Capaldi.  Wow.  I'd have put money on it being some new variation on the Tenant/Smith entity.  A young relative unknown with male model looks (one reason Moffat says he hired Smith is that he looked like someone who got photographed wearing pants for a living).  I admit, I'm astonished.  Capaldi is a genuinely great choice (if only I could believe he's likely to get decent scripts to work with).

Of course, the Doctor is STILL not a woman or a person of colour... but I'm not 'disappointed' because I never expected that to happen.  Either written by Moffat would've been likely to end up as a blood-curdling, shaming disaster.  As one bizarre online comment has it, Moffat's idea of a woman Doctor wouldn't have pleased "internet anti-equality feminists" (whatever the bloody hell an 'anti-equality feminist' might be).

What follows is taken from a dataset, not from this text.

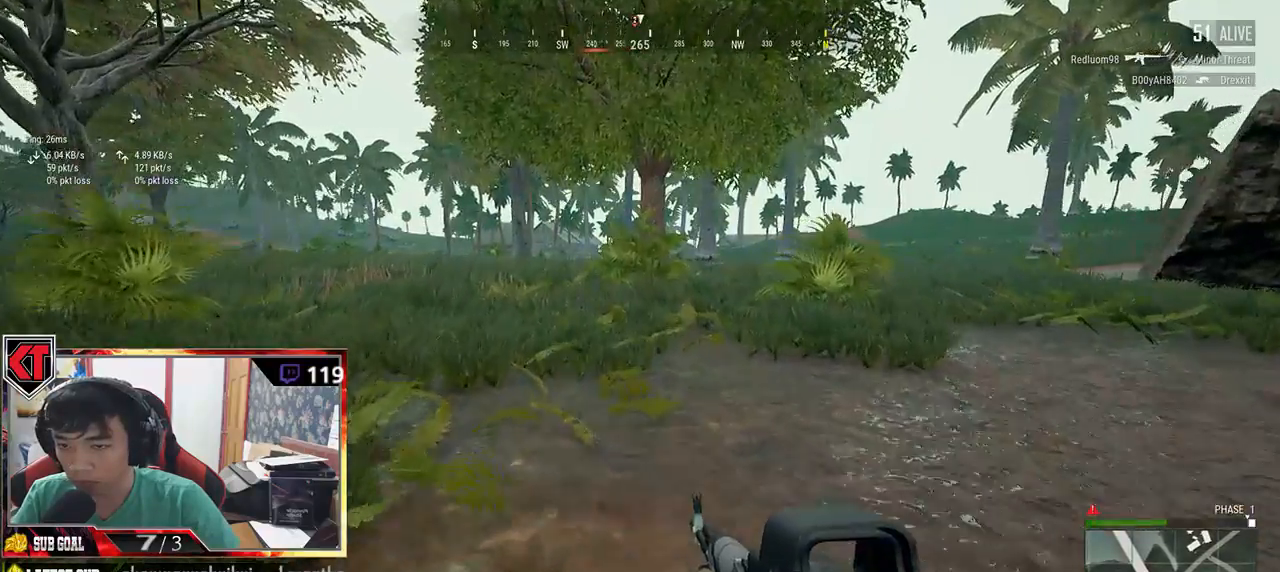
{"keys": ["shift", "space", "w"], "mouse": [], "events": [[334, "space", "down"]]}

So it's probably just as well that Moffat has - completely out of left-field - cast an older, male, white Scotsman. 

On the subject of online comment...  Facebook and Twitter are now plastered in remarks and memes in which fans sneer at all the (supposedly) weepy young fangirls who're unimpressed with Capaldi because he's not young and hot.

There's a bit of me that sympathises with the derision, if I'm honest. These young whippersnappers are annoying (largely because they're young and happy and I'm neither)... but the comment on this has immediately become venomously contemptuous and sneeringly sexist.  Because the focus is clearly on the silly, hormonal young wimmenz.

Viz:

Yeah, 'cos that's just what the Fourth Doctor symbolises: sneering at young women.

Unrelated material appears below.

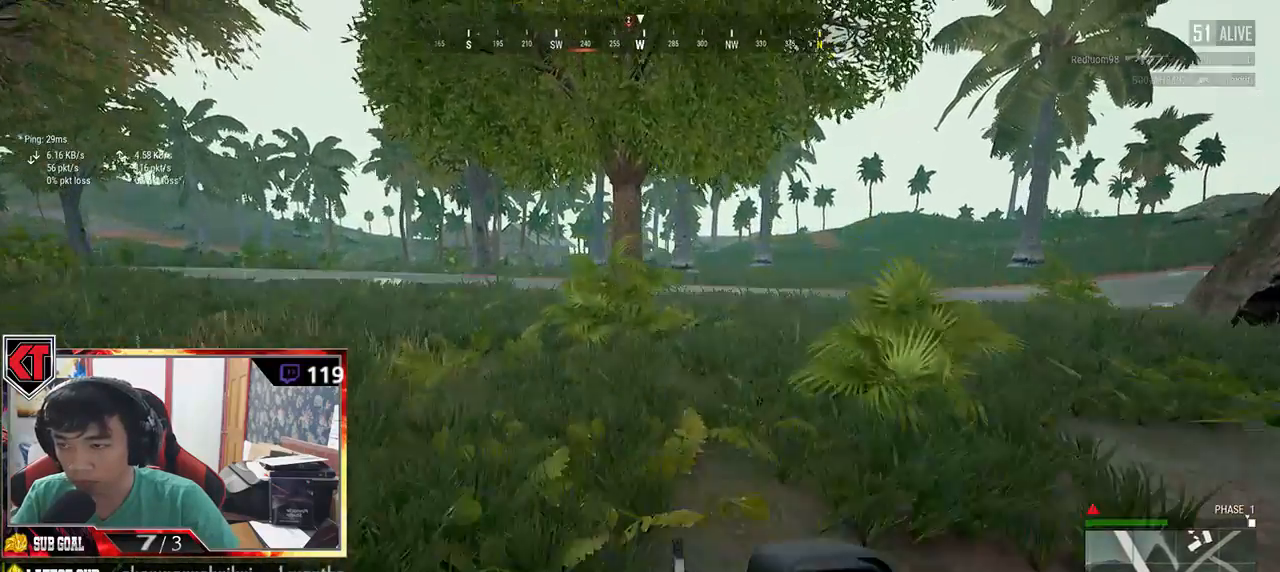
{"keys": ["shift", "w"], "mouse": [], "events": [[84, "space", "up"]]}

There's also a YouTube video doing the rounds of a young woman, possibly a teenager (I can't tell anymore; anyone under thirty looks like a foetus to me nowadays) reacting unhappily to the announcement that the new Doc will be an older, craggy fella.  Take a look at the comments below it.  I shouldn't need to quote them.  They're all too predictable.

As I say: misogynistic society + internet anonymity = ugly honesty.

Apart from anything else, this is rank hypocrisy. Just imagine the tantrums from the legions of sad, middle-aged fanboys if the new companion were an older, craggy actress rather than some perky young ingenue that they'd like to daydream about tupping.

Still, that's sexism for you. The sense of entitlement on the part of the privileged is so ingrained that it isn't even noticed, and any challenge to it as perceived as persecution or silliness.

On a related issue (well, it's the same issue really), it seems Moffat took the opportunity of the Capaldi announcement to sneer at the idea of a woman Doctor.  He says, sarcastically, that he wants a man to play the Queen.

Well doesn't that just say it all?

Firstly, Moff, why do you always, instinctively run to establishment authority figures?  You creep.

Secondly... OH YEAH 'COS NO MEN HAVE EVER PLAYED WOMEN HAVE THEY!?!?!?!?!  I MEAN, IT'S NOT AS IF CROSS-DRESSING AND DRAG ARE INBUILT, AGE-OLD ASPECTS OF THE BRITISH THEATRICAL AND TELEVISUAL TRADITION!!!!!  IT'S NOT LIKE MALE ACTORS, MALE WRITERS AND MALE PRODUCERS HAVE BEEN APPROPRIATING FEMALE CHARACTERS AND EXPERIENCES FOR, LITERALLY, CENTURIES, IS IT!?!?!?

Of course, that's not even the point.  Indeed, Moffat's glib deflection is a paradigmatic example of entitled fanboy tactical point-missing.  But we'll let it pass.  I'm not here going to rehearse, yet again, the same rhetorical questions about why an alien who changes his entire body periodically can't spend some time having a fanny instead of a willy.

Oh dear, look, I just rehearsed it.

Whoops.

The real point here is that the Doctor is a cultural marker who punches well above his weight.  And he is currently an exclusionary marker masquerading as an inclusive one. Still, as I say, that's the norm... and any challenge to it is perceived as persecution or silliness.